Help with adding air resistance into my projectile trajectory function

[CraterHater]

Hey,

I am working on a video game in which there will be archers who have the ability to shoot at enemies. My game is two dimensional and I am trying to calculate the angle at which the archer, given an initial velocity, has to shoot in order to hit the target perfectly. I came up with the following equation:

α = ½ * asin (-(-G * S)/V0²)

Where α is the angle at which the archer has to shoot.
G is the gravitational constant.
S is the distance to the target.
and V0 the initial velocity of the target.

This function works to calculate the angle but it does not take into account several factors which I do want to take into account. These are:
- Air resistance.
- Differences in height between the archer and the target. Right now it assumes both are at the same height.
- Initial velocity of the target. The target is probably not stationary and so the formula should take the initial velocity into account in order to predict where the target will be on projectile impact.

I graduated high school last year and have never been the best at physics though I think this should be possible in a single equation. Can anyone help me out? Thanks!

 

[PeroK]

Summary:: Hey,

I am working on a video game in which there will be archers who have the ability to shoot at enemies. My game is two dimensional and I am trying to calculate the angle at which the archer, given an initial velocity, has to shoot in order to hit the target perfectly. I came up with the following equation:

α = ½ * asin (-(-G * S)/V0²)

I need to add the following conditions to make it work more realistically though:
- Air resistance
- Variable Height
- Target Initial Velocity

Hey,

I am working on a video game in which there will be archers who have the ability to shoot at enemies. My game is two dimensional and I am trying to calculate the angle at which the archer, given an initial velocity, has to shoot in order to hit the target perfectly. I came up with the following equation:

α = ½ * asin (-(-G * S)/V0²)

Where α is the angle at which the archer has to shoot.
G is the gravitational constant.
S is the distance to the target.
and V0 the initial velocity of the target.

This function works to calculate the angle but it does not take into account several factors which I do want to take into account. These are:
- Air resistance.
- Differences in height between the archer and the target. Right now it assumes both are at the same height.
- Initial velocity of the target. The target is probably not stationary and so the formula should take the initial velocity into account in order to predict where the target will be on projectile impact.

I graduated high school last year and have never been the best at physics though I think this should be possible in a single equation. Can anyone help me out? Thanks!

Adding all those factors would be very difficult. Having a difference in height is easy enough. But, for all three you'd need a very sophiosticated model.

 

[CraterHater]

Adding all those factors would be very difficult. Having a difference in height is easy enough. But, for all three you'd need a very sophiosticated model.

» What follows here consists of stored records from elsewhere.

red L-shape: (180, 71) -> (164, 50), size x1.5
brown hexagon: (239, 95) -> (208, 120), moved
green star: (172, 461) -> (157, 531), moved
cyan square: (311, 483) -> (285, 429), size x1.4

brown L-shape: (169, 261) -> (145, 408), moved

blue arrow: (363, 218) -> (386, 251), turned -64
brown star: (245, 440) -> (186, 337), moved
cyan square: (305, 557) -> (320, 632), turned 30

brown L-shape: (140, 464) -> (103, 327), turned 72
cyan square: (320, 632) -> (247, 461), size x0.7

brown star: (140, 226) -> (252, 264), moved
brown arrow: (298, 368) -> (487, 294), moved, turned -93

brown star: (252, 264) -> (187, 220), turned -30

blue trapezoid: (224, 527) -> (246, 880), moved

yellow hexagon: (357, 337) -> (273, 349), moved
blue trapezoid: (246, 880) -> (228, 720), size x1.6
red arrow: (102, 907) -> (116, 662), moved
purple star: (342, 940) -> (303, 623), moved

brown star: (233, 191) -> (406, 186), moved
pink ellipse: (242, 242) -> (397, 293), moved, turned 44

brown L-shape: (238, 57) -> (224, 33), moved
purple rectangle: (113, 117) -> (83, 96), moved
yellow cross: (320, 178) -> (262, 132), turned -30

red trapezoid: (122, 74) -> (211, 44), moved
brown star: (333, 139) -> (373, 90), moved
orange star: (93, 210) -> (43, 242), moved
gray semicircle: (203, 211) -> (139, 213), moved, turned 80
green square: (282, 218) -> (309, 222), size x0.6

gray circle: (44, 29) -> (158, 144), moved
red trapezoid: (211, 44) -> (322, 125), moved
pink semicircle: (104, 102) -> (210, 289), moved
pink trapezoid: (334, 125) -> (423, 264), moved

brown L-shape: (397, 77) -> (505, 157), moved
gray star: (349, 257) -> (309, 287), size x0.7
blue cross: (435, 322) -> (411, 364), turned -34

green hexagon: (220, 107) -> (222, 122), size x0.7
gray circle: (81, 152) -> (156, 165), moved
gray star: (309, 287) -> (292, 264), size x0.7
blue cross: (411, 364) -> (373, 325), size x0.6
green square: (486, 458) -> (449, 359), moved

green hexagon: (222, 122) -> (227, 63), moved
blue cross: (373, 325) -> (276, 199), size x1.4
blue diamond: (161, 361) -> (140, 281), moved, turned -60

Mhm, how would you approach this problem? I learned some things about computational physics. Would that be a good approach?

 

[PeroK]

Mhm, how would you approach this problem? I learned some things about computational physics. Would that be a good approach?

I'm not sure about air resistance for an arrow. You'd need some data on how an arrow is affected. It's not just how to compute equations numerically but what sort of equations you would generate in the first place.

 

[A.T.]

Mhm, how would you approach this problem?

https://www.physicsforums.com/threa...-including-air-resistance.973732/post-6196581

 

[rude man]

Including air resistance, unless friction force is assumed proportional to velocity (which is a poor assumption; it's more like proportional to the square of the velocity), the equation of motion is non-linear so a closed-form solution is out. I'm guessing your only avenue would be some kind of numerical simulation to which I think post 3 alludes. You might amuse yourself trying that in Excel.

The other parameters you list can all be included in your (linear) equation of motion. Laborious but entirely doable.

 

[Lnewqban]

This function works to calculate the angle but it does not take into account several factors which I do want to take into account. These are:
- Air resistance.

These may help:
https://en.wikipedia.org/wiki/Projectile_motion#Trajectory_of_a_projectile_with_air_resistance

https://en.wikipedia.org/wiki/Drag_equation

https://sites.google.com/site/techn...rag-coefficients-of-bullets-arrows-and-spears

Best luck with your project!

 

[A.T.]

These may help:
https://en.wikipedia.org/wiki/Projectile_motion#Trajectory_of_a_projectile_with_air_resistance

https://en.wikipedia.org/wiki/Drag_equation

https://sites.google.com/site/techn...rag-coefficients-of-bullets-arrows-and-spears

Best luck with your project!

Quite frankly, this is such a standard problem in computer games, there should be tons of example code out there.

@CraterHater Have you tried googling "game physics ballistics" or simmilar?

 

[FactChecker]

In a video game, I would not worry about getting the physics exactly right. Just calculate a reasonably-shaped path to the target and have the arrow follow that path. The flight of an arrow is so fast that no player can tell if the physics is exactly correct.